Hepcidin levels fluctuate in response to the body’s iron needs: more hepcidin causes less iron absorption & less hepcidin causes more iron absorption.
- Iron balance disorders can usually be attributed to altered hepcidin production.
- Anemia of chronic disease, though multifactorial, is mostly due to increased hepcidin production in response to inflammation.
- Hemochromatosis results from genetic mutations causing lack of normal hepcidin production. The severity of these disorders correlates with hepcidin levels.
- Hepcidin agonists could be used to treat hemochromatosis and other iron overload conditions (eg. thalassemia with transfusion therapy). For hemochromatosis, phlebotomy will be less expensive.
- Hepcidin antagonists could treat anemia of chronic disease
- -Hepatology 2011; 54: 328. Review. Guidelines.
- -Hepatology 2010; 52: 925. HFE homozygotes, n=31,192 w low risk of clinical symptoms if ferritin <1000.
- -Gastroenterology 2010; 139: 393. Review –pathogenesis/dx/Rx
- -Hepatology 2009; 50: 94. C282Y/H63D compound heterozygotes (n=180) are at low risk for hemochromatosis-related morbidity compared with control group.
- -Hepatology 2008; 48: 991. Review.
- -Hepatology 2007; 46: 960, 1071. Review of clinical phenotypes. Of C282Y homozygotes, only 1-2% develop HCC, 6% cirrhosis, 25% liver fibrosis, 38% Fe overload, 61-75% develop raised serum iron indices.

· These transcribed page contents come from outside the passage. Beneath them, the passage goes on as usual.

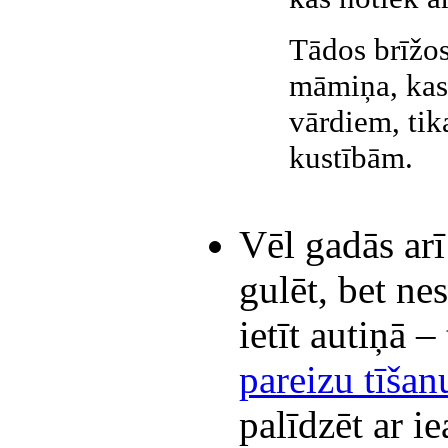
Tādos brīžos
māmiņa, kas 
vārdiem, tik
kustībām.
Vēl gadās arī
gulēt, bet ne
ietīt autiņā –
pareizu tīša
palīdzēt ar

- -Hepatology 2007; 46: 1291. Review of hemochromatosis
- -Hepatology 2007; 45: 253. Review of iron metabolism
- -NEJM 2004; 350: 2383. Review. Several genetic mutations associated with clinical phenotype. type 1: Classic HFE, types 2A & 2B: (Juvenile type) HJV & HAMP (gene products hemojuvelin & hepcidin), type 3:TFR2 (transferrin receptor 2), and type 4:SLC40A1
- -NEJM 2005; 352: 1011. Algorithm. If transferrin saturation <16%, check ferritin. If ferritin less than 30, Fe-deficiency; if >100, anemia of chronic disease. If 30-100, check soluble transferrin receptor (level of sTranReceptor/log ferritin less than 1 is c/w anemia of chronic disease whereas when this ratio is greater than 2, c/w combined Fe-def anemia and anemia of chronic disease). Hepcidin is produced by hepatocytes and regulates iron homeostasis. Hepcidin interacts with ferroportin, an iron export protein on enterocytes (& other cells), & facilitates internalization and degradation of ferroportin. It may lead to decreased dietary iron absorption and to retention of iron body stores. Hepcidin expression can be up-regulated by high iron levels or during acute phase inflammatory responses (thus can contribute to anemia of chronic disease). Hereditary hemochromatosis associated with low hepcidin levels in the face of increased iron body stores. Several genes can affect hepcidin loss of function, including HFE, hemojuvelin (HJV), and transferrin receptor 2 (TFR2).
- -Gastroenterology 1996; 110: 1107. Sentinel article discussing long-term survival in hemochromatosis and role of iron.